For the last week or so, everything has been coated with a fine chartreuse powder. It's everywhere, like dust from the Icelandic volcano I refuse to try to spell or pronounce. You can smell it when you breathe. Your mouth gets gritty from it getting captured by your saliva as you inhale. On the TV weather, a pollen count over 50 is defined as "high". Spring in Chattanooga generates pollen counts over 1500 regularly, and we set a record the other week with one over 7000. They said it was visible from space - a faint haze of pollen hovering over the entire Southeast.
I had only minor problems with allergies as a kid (mowing the lawn always stuffed my head up), but it wasn't until we moved down here that I appreciated what serious allergy sufferers go through. Every Spring, for years, I would get what I thought was a low-level cold that would never go away. Itchy eyes, sneezing, coughing, sniffling, stuffed up sinuses - I was miserable and didn't really know why.
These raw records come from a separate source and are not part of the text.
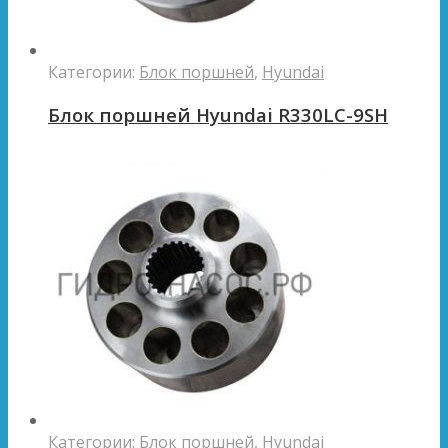
Категории:
Блок поршней
,
Hyundai
Блок поршней Hyundai R330LC-9SH
Категории:
Блок поршней
,
Hyundai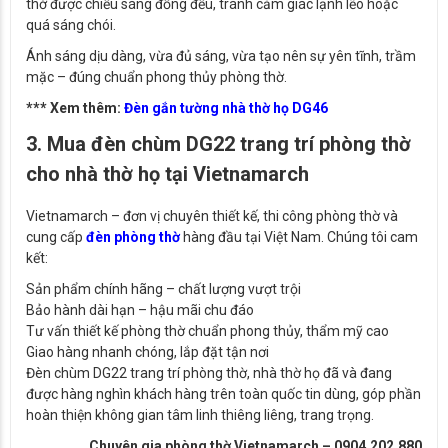
thờ được chiếu sáng đồng đều, tránh cảm giác lạnh lẽo hoặc
quá sáng chói.
Ánh sáng dịu dàng, vừa đủ sáng, vừa tạo nên sự yên tĩnh, trầm
mặc – đúng chuẩn phong thủy phòng thờ.
*** Xem thêm:
Đèn gắn tường nhà thờ họ DG46
3. Mua đèn chùm DG22 trang trí phòng thờ
cho nhà thờ họ tại Vietnamarch
Vietnamarch – đơn vị chuyên thiết kế, thi công phòng thờ và
cung cấp
đèn phòng thờ
hàng đầu tại Việt Nam. Chúng tôi cam
kết:
Sản phẩm chính hãng – chất lượng vượt trội
Bảo hành dài hạn – hậu mãi chu đáo
Tư vấn thiết kế phòng thờ chuẩn phong thủy, thẩm mỹ cao
Giao hàng nhanh chóng, lắp đặt tận nơi
Đèn chùm DG22 trang trí phòng thờ, nhà thờ họ đã và đang
được hàng nghìn khách hàng trên toàn quốc tin dùng, góp phần
hoàn thiện không gian tâm linh thiêng liêng, trang trọng.
Chuyên gia phòng thờ Vietnamarch – 0904.202.880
Colds go away in a few days or a week; this stuff just hung on, making me feel lousy for a couple months without a break.
One day I made the connection - "This is allergies!" - and I started a steady diet of antihistamines every Spring. Unfortunately, I seem to develop a tolerance to them after a while, and I can't take them for too long before they lose their effectiveness. So it's been about two weeks on, a week off, every Spring for more than a decade. The last few days have been "off", and I've been pretty miserable.
But today we had rain. Not a lot, but it washed a lot of this junk out of the air and off the ground into the storm sewers. There's little chartreuse sand bars all over where the running rivulets were overstuffed with pollen-laden silt. We could use a good thunderstorm or two to really clear everything up.
And once pollen season ends, we get 4 or 5 months of blistering heat and high humidity. The joys of Southern living.